Thursday, November 08, 2007 5:16 PM
Rich Seeley recently interviewed John Michelsen, chief scientist at iTKO Inc who said ...
"the service-oriented architecture (SOA) testing and governance provider, believes developers do not have to chose between Web-oriented architecture (WOA) based on a simple Representational State Transfer (REST) approach and SOA following the WS-* standards. "It's not an either/or question," he says in the following interview from Integration World 2007 this week in Orlando, Florida. However, he does argue that the advocates of WOA with REST have gone too far in simplification and advocates of SOA with the WS-* standards have gone to far in regulation. He believes both sides need to find a middle road that uses practical governance."
I 100% agree with this statement and couldn't have put it better myself ! Sense at last in this debate.
The only thing I would add is why not use both? Pick WS-* or REST in a certain situation on it's strength. One thing the IT industry has taught us and that is one size/type does not fit all. What are the options? Battling with the wrong standard to meet a principle or not? Frankly life is to short to aim for perfections when the standards obviously aren't, good old uncle pragmatism must play it's part if you want to keep your hair.

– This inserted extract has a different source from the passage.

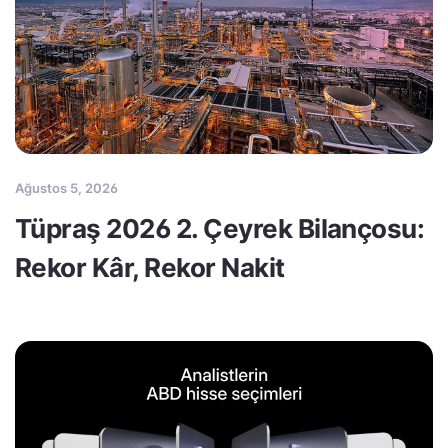
Ağustos 5, 2026
Tüpraş 2026 2. Çeyrek Bilançosu:
Rekor Kâr, Rekor Nakit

My advice would be that don't level the WS-* or REST to be the absolute physical replesentation of a layer of abstraction, have the interface sit on-top of abstration, this allows you choice in your communication interfaces, hey you could even have both!
However, there is a great deal of talk about REST but for my mind it is still to early doors to use this technique in anger unless the developers you have are keen and technically strong. Normal rank and file dev's aren't going to be interested in making their lives more complex just to support something that 'isn't quite here yet'. It's the old conundrum of, do you write production code using a BETA dev tool argument? Some developers will be up for that, others won't. Not to mention risk etc. So to my mind, let the those who want and can play with REST do so, I will watch the standard and use it when it is ready, and by that I mean pretty much mainstream.